My Asset Allocation Oct. 2009

by | Oct 18, 2009 | Multi Currency Investing

Last update we saw my currency allocation and why I like turkey as a place to invest.  See that breakdown here

Here is my current liquid asset allocation.


Jyske Invest  Turkey Equity Fund          TRY-EUR        1%

Jyske Invest  European Equity                EUR-            2%

Jyske Bank Share                                   DKK          2%

Bank of Florida                                        US$          1%

Total Equity Position                                              6%

Emerging Bonds

Jyske Invest Emerg Bonds Fund          EMCS              8%

EuroInvest Bank Bond                             TRY            4%
Brazil Government Bond                          BRL            8%
Hungary Government Bond                     HUF            6%

EMCS (emerging market currency spread)

Emerg Bonds Total                                                26%


Jyske Invest Danish Bond Fund                DKK            14%

Jyske Invest  European  Bond Fund          EUR            12%

Caisse D’Amort Dette Bond                        EUR           5%

Jyske Invest Swedish  Bond Fund              SEK            4%

Total Bonds                                                              35%


US$                                                                         15%

GBP                                                                           8%

EUR                                                                           7%

CAD                                                                            2%

NZD                                                                            2%

Total Cash                                                                 34%

There are three main reasons for this shift.

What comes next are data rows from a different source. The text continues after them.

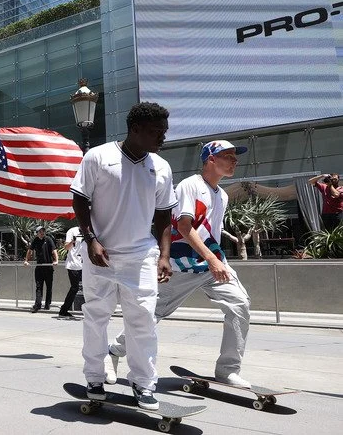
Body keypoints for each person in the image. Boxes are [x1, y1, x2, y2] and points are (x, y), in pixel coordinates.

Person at [106, 140, 253, 388]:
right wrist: (211, 258)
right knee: (151, 315)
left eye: (235, 157)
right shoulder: (190, 186)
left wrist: (216, 260)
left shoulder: (222, 195)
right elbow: (184, 227)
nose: (234, 161)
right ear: (211, 160)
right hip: (182, 266)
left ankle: (227, 370)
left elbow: (211, 233)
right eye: (228, 156)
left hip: (212, 265)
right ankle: (113, 351)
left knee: (240, 305)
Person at [70, 102, 177, 410]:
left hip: (141, 256)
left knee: (143, 321)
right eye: (157, 131)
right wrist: (90, 240)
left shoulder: (161, 167)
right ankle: (94, 376)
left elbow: (164, 217)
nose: (163, 137)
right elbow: (80, 200)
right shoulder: (99, 157)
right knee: (96, 317)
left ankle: (143, 384)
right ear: (135, 129)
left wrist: (164, 255)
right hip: (100, 255)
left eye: (164, 131)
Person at [23, 226, 58, 313]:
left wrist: (56, 260)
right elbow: (30, 250)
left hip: (48, 267)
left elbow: (54, 250)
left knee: (49, 286)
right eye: (40, 231)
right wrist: (26, 260)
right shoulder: (35, 240)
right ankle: (37, 305)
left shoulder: (48, 239)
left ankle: (47, 304)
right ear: (37, 233)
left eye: (43, 231)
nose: (42, 233)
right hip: (39, 267)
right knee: (39, 287)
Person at [58, 226, 85, 317]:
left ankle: (91, 311)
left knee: (89, 287)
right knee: (75, 288)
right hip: (73, 265)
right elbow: (66, 247)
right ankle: (64, 310)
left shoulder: (89, 230)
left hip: (85, 265)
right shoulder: (72, 231)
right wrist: (73, 241)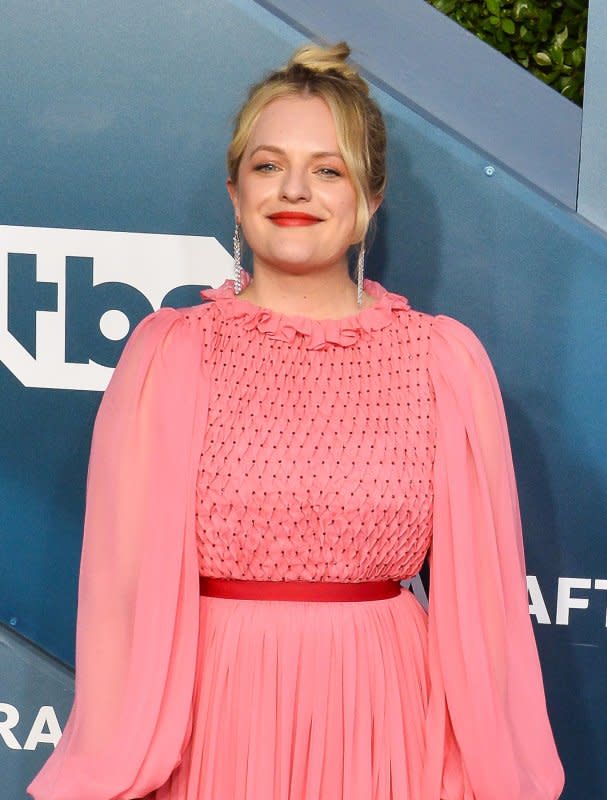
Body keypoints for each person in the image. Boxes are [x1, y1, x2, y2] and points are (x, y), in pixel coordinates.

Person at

First I simply had too many euro in the portfolio without a solid economic foundation. In 2007 and 2008 the euro seemed the least bad place to go.

Second, as the global economy creaks into recovery mode, euro interest rates are lagging behind. This is creating a global monetary policy divergence.

The Reserve Bank of Australia (RBA) recently raised its benchmark interest rate to 3.75%.   The divergence comes because economies around the globe are in different monetary cycles. Australian, Norwegian and Canadian economies are picking up so interest rates are beginning to rise.  Rates in the Eurozone and US. remain low.

The European Central Bank (ECB) and the Fed have  left their base rates unchanged.

This means that right now AUD, CAD and NOR bonds offer better returns.

Later if Euro rates rise, the price of bonds denominated in euro will fall.

Third Greece has problems that are likely to push the euro rate up.

A number of credit-rating agencies have stated that the economic slowdown and the financial crisis have put extra pressure on Greece’s public finances, which were already in a shambles.

These agencies have put Greece on a credit watch and question whether Greece will be able to service its debt obligations.

This will most likely force other euro-zone countries to support Greece

Greek budget deficits have been much higher than expected.

The budget deficit for 2009 was raised to just above 12% against the previous forecast of approx. 6%, and the prospects for the public debt indicate
that it will increase from 100% of GDP today to  130% in the course of the next two years.

The Problem for the EU is that of they support Greece, other countries may become more likely to be fiscally  be negligent with deficits.

If Greece defaults, this could cause interest rates in the entire euro-zone to rise.
There has never been a default by an EU nation and there is no system in the EU to deal with this… so whatever solution it is likely to be muddled and cause interest rates to rise and the euro to weaken.

I also exited Hungary because the problems in the Hungarian economy (and hence the strength of the florin) are numerous and fundamental.

First, Hungary’s growth trend is basically weak.  The median age of Hungary’s population is rising quickly to start.  The Hungarian birth rate is low.  An increasing  portion of the population is over 60. This adds to government obligations and reduces the number of taxpayers to finance that obligation.

Next Hungarian government debt got out of hand beginning in 2005 as domestic consumption weakened. This led to government spending to support the economy.

Supply side government spending does not work in diminishing populations.
Hungary, has a population of 10 million. Three million of that population are pensioners.  The Hungarian government also provides benefits to accident victims, the disabled, military and police veterans, mayors, widows, farmers, miners and “excellent and recognized” artists. The average Hungarian retires at 58, and just 14% of Hungarians between 60 and 64 are working, compared with more than half of Americans.

Hungary has run fiscal deficits for years to pay for social programs, and its annual tab for pensions now surpasses 10% of its gross domestic product.

Hungary needs to increase their exports to stimulate its economy.  Success in exports requires demand (harder to get right now) and competitiveness, so exchange rates matter.  This creates a downwards pressure on the forint.

Hungary’s economy is slwong. Third-quarter GDP contracted by 7.1% year on year in the July-September period compared to the 7.5% fall in Q2 .Quarter on quarter the economy contracted by1.8%, the sixth quarter in a row that the economy has shown negative growth.

Inflation looks stronger. Hungary’s consumer prices rose 5.2% year on year in November, an acceleration from the previous month (4.7%). Month on month prices were up 0.3% . .

Unemployment is rising and reached 9.9% in October.

Hungary’s government deficit in 2010 could be as high as 7-8% of GDP and an election looms ahead.

For those interested there is a good analysis of Hungary’s problems at

Poland and the zloty seems to have better conditions at this time.